Alta tensione 2, a Reggio il processo entra nel vivo
REGGIO CALABRIA È con la testimonianza del vicequestore aggiunto Francesco Giordano, il funzionario della squadra mobile della Questura che ha coordinato le indagini, che entra nel vivo il processo “…

REGGIO CALABRIA È con la testimonianza del vicequestore aggiunto Francesco Giordano, il funzionario della squadra mobile della Questura che ha coordinato le indagini, che entra nel vivo il processo “Alta tensione 2”, che vede alla sbarra anche l’ex consigliere comunale del Pdl Giuseppe Plutino, finito in carcere con l’accusa di essere il referente istituzionale del clan Caridi, federato agli ancor più potenti Libri. E sono state proprio le `ndrine che controllano i quartieri San Giorgio Extra, Boschicello, via Pio XI, Modena e Ciccarello – ha spiegato Giordano in punta di intercettazioni – a prodigarsi per la rielezione di Plutino, ricatapultato a Palazzo San Giorgio nel 2011, con un’ondata di consensi, che lo hanno trasformato da semisconosciuto consigliere di periferia, transitato dall`Udc al Pdl, a campione delle preferenze, proiettato nell`Olimpo dei primi cinque eletti in città. Una vittoria che il clan – testimoniano le risultanze investigative – ha costruito facendo convergere sul politico non solo le preferenze degli affiliati, ma anche di quanti fossero sotto il loro controllo. Come la comunità rom, insediata da decenni in uno dei quartieri in mano alla cosca e sulla quale i Caridi-Borghetto-Zindato esercitano un ferreo controllo.

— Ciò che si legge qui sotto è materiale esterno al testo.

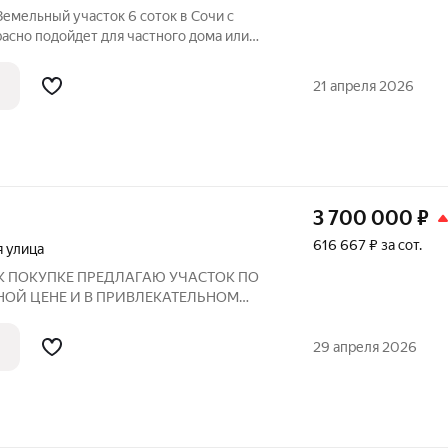
Земельный участок 6 соток в Сочи с
но подойдет для частного дома или
цу (рядом детский лагерь)! Участок
имеет минимальный уклон. Хороший
21 апреля 2026
3 700 000
₽
616 667 ₽ за сот.
 улица
8. К ПОКУПКЕ ПРЕДЛАГАЮ УЧАСТОК ПО
НОЙ ЦЕНЕ И В ПРИВЛЕКАТЕЛЬНОМ
ос. Шхафит, Аше в Лазаревском
чно ровный, свет по границе, водопровод
29 апреля 2026
ию делать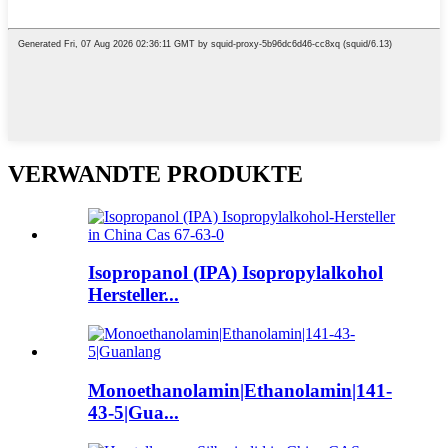
VERWANDTE PRODUKTE
Isopropanol (IPA) Isopropylalkohol
Hersteller...
Monoethanolamin|Ethanolamin|141-
43-5|Gua...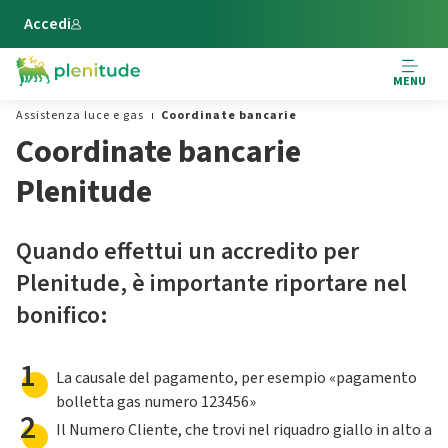
Vai al contenuto principale
Accedi
MENU
Assistenza luce e gas
Coordinate bancarie
Coordinate bancarie
Plenitude
Quando effettui un accredito per
Plenitude, è importante riportare nel
bonifico:
1
La causale del pagamento, per esempio «pagamento
bolletta gas numero 123456»
2
Il Numero Cliente, che trovi nel riquadro giallo in alto a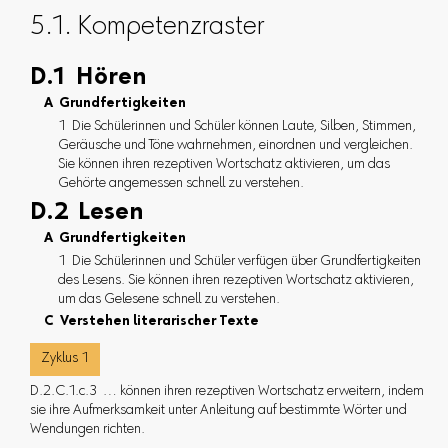
5.1. Kompetenzraster
D.1 Hören
A Grundfertigkeiten
1 Die Schülerinnen und Schüler können Laute, Silben, Stimmen,
Geräusche und Töne wahrnehmen, einordnen und vergleichen.
Sie können ihren rezeptiven Wortschatz aktivieren, um das
Gehörte angemessen schnell zu verstehen.
D.2 Lesen
A Grundfertigkeiten
1 Die Schülerinnen und Schüler verfügen über Grundfertigkeiten
des Lesens. Sie können ihren rezeptiven Wortschatz aktivieren,
um das Gelesene schnell zu verstehen.
C Verstehen literarischer Texte
Zyklus 1
D.2.C.1.c.3 … können ihren rezeptiven Wortschatz erweitern, indem
sie ihre Aufmerksamkeit unter Anleitung auf bestimmte Wörter und
Wendungen richten.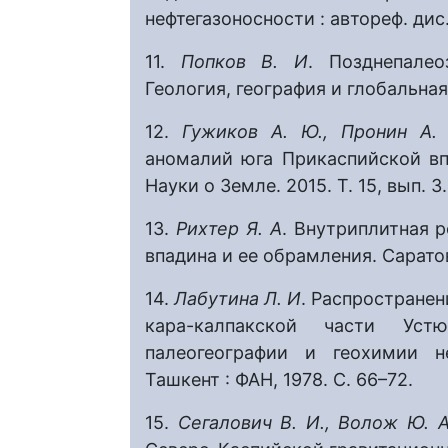
нефтегазоносности : автореф. дис. 
11.
Попков В. И
. Позднепалео
Геология, география и глобальная 
12.
Гужиков А. Ю., Пронин А.
аномалий юга Прикаспийской впад
Науки о Земле. 2015. Т. 15, вып. 3.
13.
Рихтер Я. А
. Внутриплитная 
впадина и ее обрамления. Саратов 
14.
Лабутина Л. И
. Распространен
кара-калпакской части Уст
палеогеографии и геохимии не
Ташкент : ФАН, 1978. С. 66–72.
15.
Сегалович В. И., Волож Ю. А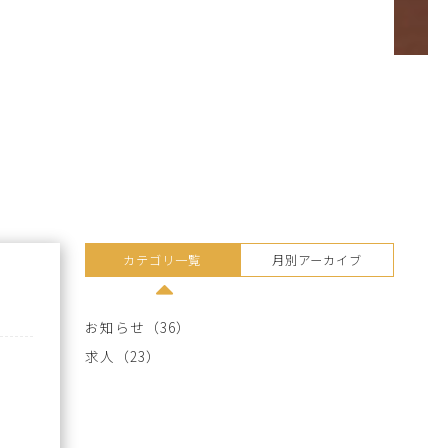
カテゴリ一覧
月別アーカイブ
お知らせ（36）
求人（23）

Un risultato per il quale hanno poi presentato il conto. In cambio dell`appoggio, la cosca pretendeva affari, appalti e favori. Come l`assunzione in qualità di collaboratore temporaneo della struttura del gruppo consiliare del Pdl in consiglio regionale, Maria Cuzzola, nipote di Eugenio Borghetto. Per ottenerla, secondo i magistrati, Plutino sarebbe arrivato a minacciare il consigliere regionale Giovanni Nucera, originario del medesimo quartiere e con il quale il consigliere comunale ha condiviso il proprio percorso politico. E Nucera, ha pagato il suo “no” alle blandizie del clan con un`intimidazione. Ad occuparsene – hanno ricostruito le indagini – sarebbe stato Domenico Condemi – uomo forte del rione che aveva caldeggiato l`assunzione della ragazza –, che il 9 marzo 2011 avrebbe lasciato una tanica piena di benzina sul cofano della propria autovettura. Un`intimidazione in piena regola necessaria per far capire – senza possibilità di errore – il messaggio del clan. Una mossa che gli si ritorcerà contro. È proprio dalla denuncia di Nucera infatti – spiega Giordano – che sono partiti i nuovi approfondimenti sui Caridi, già dall’operazione che del 29 ottobre del 2010 che aveva portato a decine di arresti di affiliati dei medesimi clan. Indagini – ricordate oggi in aula dal vicequestore – che hanno dimostrato come la cosca fosse ancora attiva e in grado di pianificare le attività da infiltrare e quelle da taglieggiare, come l’ammontare delle somme di denaro da riscuotere, ma soprattutto, come meglio utilizzare quel «compare Pino» che ragazzi e picciotti di San Giorgio Extra, il giorno del suo arresto salutavano con calore mentre in manette scendeva le scale della Questura.